I am using Apache Tika 1.9
and content extraction working awesome.
The problem I am facing is with pages. I can extract total pages from document metadata. But I can't find any way to extract content per page from the document.
I had searched a lot and tried some solutions suggested by users, but did not work for me, may be due to latest Tika version.
Please suggest any solution or further research direction for this.
I will be thankful.
NOTE: I am using JRuby for implementation
Here is the class for custom content handler that I created and which solved my issue.
class PageContentHandler < ToXMLContentHandler
attr_accessor :page_tag
attr_accessor :page_number
attr_accessor :page_class
attr_accessor :page_map
def initialize
@page_number = 0
@page_tag = 'div'
@page_class = 'page'
@page_map = Hash.new
end
def startElement(uri, local_name, q_name, atts)

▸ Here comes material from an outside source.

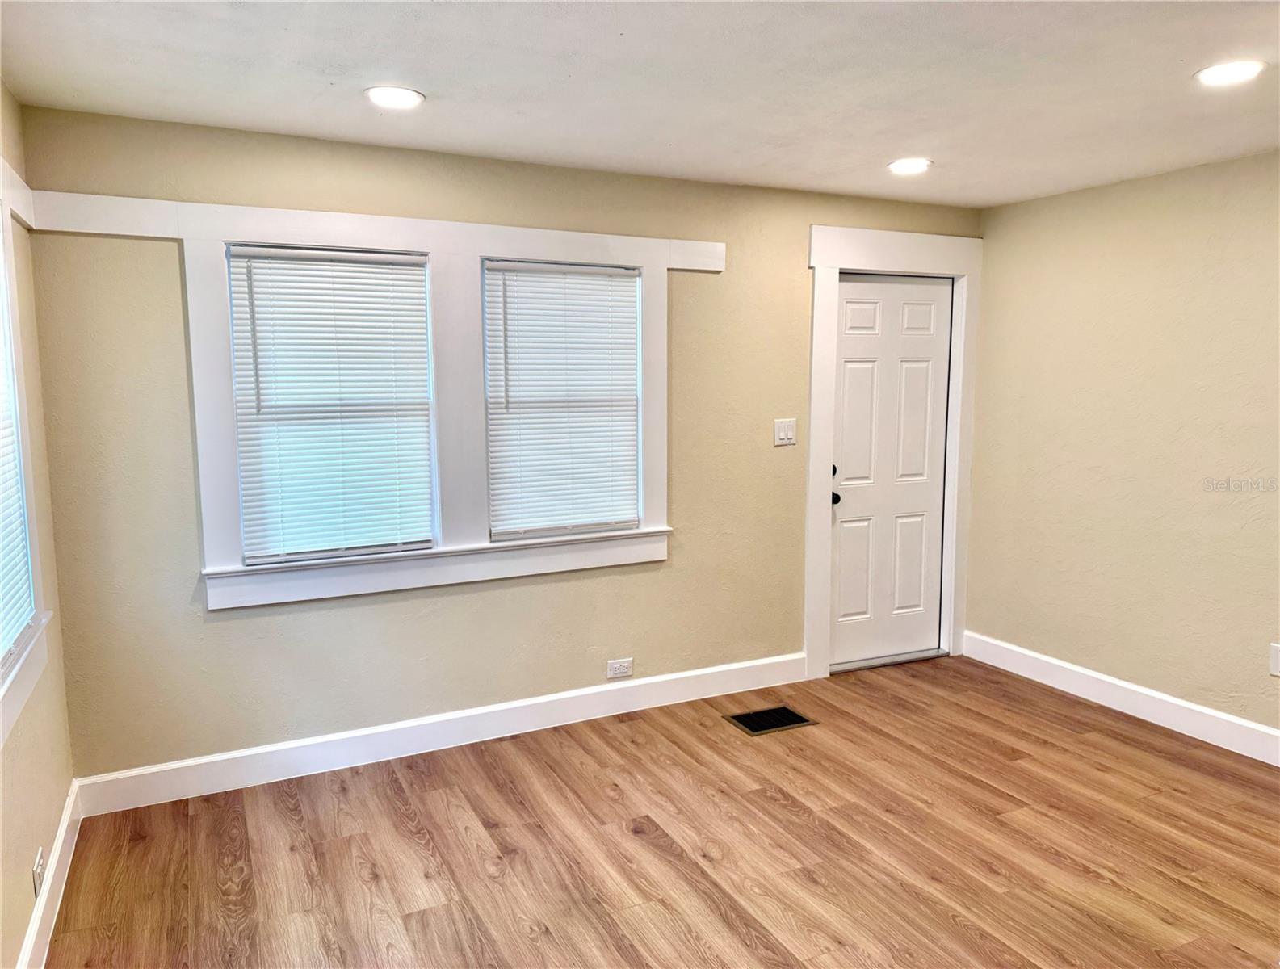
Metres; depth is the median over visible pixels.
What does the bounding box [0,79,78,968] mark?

start_page() if @page_tag == q_name and atts.getValue('class') == @page_class
end
def endElement(uri, local_name, q_name)
end_page() if @page_tag == q_name
end
def characters(ch, start, length)
if length > 0
builder = StringBuilder.new(length)
builder.append(ch)
@page_map[@page_number] << builder.to_s if @page_number > 0
end
end
def start_page
@page_number = @page_number + 1
@page_map[@page_number] = String.new
end
def end_page
return
end
end
And to use this content handler, here is the code:
parser = AutoDetectParser.new
handler = PageContentHandler.new
parser.parse(input_stream, handler, @metadata_java, ParseContext.new)
puts handler.page_map